┌──

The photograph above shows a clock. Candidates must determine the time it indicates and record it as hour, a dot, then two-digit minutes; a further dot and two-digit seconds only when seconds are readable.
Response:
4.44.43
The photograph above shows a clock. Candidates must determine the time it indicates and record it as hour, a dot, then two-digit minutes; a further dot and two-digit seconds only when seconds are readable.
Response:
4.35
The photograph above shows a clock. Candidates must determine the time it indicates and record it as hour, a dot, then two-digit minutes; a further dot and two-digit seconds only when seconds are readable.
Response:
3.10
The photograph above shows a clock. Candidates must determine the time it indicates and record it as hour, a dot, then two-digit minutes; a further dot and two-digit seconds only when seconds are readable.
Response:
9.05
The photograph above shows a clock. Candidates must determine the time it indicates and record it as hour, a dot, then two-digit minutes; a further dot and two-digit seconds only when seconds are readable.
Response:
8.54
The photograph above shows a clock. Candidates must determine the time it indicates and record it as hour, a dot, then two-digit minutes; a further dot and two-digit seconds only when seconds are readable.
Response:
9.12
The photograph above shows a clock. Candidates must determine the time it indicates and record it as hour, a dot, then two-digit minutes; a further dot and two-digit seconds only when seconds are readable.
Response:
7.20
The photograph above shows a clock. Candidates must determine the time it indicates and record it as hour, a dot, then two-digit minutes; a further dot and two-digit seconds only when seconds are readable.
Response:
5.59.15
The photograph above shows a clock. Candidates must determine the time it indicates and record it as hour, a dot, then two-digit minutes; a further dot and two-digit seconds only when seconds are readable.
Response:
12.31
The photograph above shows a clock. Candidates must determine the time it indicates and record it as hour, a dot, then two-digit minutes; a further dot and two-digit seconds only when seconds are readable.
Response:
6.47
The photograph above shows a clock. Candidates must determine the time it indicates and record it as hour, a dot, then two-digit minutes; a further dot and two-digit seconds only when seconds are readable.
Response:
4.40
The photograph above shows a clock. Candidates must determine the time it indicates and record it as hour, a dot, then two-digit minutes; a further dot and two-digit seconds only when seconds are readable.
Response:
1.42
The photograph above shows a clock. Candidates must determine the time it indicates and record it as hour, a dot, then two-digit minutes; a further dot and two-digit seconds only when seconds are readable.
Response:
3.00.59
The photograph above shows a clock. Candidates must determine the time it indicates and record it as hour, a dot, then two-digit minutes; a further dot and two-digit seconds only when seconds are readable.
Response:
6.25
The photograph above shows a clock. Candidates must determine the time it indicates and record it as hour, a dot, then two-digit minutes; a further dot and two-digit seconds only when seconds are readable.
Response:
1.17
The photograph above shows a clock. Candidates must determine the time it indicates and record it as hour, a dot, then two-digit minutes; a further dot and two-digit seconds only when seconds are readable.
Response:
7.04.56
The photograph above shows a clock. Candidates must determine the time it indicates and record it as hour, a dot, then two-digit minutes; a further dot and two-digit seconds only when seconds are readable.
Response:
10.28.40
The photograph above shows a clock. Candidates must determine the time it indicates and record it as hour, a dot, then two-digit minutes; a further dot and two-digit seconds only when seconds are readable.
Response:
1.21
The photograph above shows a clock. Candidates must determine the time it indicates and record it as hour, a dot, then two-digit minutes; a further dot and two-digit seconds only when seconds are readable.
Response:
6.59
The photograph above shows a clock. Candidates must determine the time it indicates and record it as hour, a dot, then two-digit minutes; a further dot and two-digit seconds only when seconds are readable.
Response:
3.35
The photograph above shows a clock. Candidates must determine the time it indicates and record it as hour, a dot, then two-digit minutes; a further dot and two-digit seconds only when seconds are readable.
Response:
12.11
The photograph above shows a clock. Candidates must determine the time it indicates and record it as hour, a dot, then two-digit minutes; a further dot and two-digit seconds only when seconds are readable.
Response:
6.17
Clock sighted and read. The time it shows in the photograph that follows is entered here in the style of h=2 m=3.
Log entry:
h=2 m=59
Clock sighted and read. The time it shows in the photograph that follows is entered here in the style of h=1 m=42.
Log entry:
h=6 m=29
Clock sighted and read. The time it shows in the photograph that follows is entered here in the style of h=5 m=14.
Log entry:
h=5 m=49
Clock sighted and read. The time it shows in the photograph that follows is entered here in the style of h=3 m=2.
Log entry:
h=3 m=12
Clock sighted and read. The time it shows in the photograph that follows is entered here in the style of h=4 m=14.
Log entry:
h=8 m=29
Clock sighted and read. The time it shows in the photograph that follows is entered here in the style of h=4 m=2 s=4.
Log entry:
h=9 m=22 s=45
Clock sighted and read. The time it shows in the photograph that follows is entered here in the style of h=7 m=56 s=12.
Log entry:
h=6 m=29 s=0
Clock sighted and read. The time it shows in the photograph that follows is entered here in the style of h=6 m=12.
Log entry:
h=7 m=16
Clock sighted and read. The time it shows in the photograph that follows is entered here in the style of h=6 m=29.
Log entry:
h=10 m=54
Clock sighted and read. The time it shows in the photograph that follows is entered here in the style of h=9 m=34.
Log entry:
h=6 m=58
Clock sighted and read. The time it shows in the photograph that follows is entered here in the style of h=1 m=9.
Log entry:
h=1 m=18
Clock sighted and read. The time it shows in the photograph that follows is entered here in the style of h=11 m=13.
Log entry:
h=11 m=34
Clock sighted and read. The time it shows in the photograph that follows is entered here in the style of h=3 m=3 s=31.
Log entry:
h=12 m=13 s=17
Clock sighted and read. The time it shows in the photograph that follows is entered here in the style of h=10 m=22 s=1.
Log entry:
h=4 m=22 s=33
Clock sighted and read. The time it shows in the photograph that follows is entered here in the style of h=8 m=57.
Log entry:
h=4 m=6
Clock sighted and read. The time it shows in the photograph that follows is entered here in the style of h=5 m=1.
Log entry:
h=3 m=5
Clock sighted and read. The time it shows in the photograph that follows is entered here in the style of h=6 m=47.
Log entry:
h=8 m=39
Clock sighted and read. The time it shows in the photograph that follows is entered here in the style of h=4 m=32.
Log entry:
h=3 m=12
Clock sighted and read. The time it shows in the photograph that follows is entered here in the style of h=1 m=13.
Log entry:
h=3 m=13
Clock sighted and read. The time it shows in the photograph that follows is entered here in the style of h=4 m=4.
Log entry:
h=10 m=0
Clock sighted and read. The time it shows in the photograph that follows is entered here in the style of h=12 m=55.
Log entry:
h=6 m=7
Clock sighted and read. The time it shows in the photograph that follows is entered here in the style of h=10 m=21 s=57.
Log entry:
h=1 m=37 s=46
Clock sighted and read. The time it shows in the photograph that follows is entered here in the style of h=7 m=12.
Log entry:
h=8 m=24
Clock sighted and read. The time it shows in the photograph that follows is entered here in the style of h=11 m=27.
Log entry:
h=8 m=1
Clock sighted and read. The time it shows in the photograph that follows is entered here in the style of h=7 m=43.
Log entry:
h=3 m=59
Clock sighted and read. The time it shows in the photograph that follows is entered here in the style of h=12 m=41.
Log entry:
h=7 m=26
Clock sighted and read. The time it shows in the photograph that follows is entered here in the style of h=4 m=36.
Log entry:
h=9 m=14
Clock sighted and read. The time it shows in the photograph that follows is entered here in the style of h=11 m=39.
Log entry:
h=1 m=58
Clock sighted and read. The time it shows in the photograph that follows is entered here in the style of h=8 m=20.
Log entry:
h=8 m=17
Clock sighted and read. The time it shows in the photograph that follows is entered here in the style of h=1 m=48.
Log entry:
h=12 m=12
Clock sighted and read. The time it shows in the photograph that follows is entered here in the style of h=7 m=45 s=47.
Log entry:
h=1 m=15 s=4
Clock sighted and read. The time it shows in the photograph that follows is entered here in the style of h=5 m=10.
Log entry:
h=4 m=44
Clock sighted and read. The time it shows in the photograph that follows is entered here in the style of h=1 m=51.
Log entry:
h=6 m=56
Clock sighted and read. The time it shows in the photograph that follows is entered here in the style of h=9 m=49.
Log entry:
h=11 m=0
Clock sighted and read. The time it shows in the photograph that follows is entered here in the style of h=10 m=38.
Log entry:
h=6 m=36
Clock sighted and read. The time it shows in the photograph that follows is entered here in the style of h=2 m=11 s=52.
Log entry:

└──

Reproduce verbatim the portion of the rows above that opens with the line containing "of h=1 m=48." and closes with the line containing "h=1 m=15 s=4", including both of those lines.

> Reply to the exercise:
Clock sighted and read. The time it shows in the photograph that follows is entered here in the style of h=1 m=48.
Log entry:
h=12 m=12
Clock sighted and read. The time it shows in the photograph that follows is entered here in the style of h=7 m=45 s=47.
Log entry:
h=1 m=15 s=4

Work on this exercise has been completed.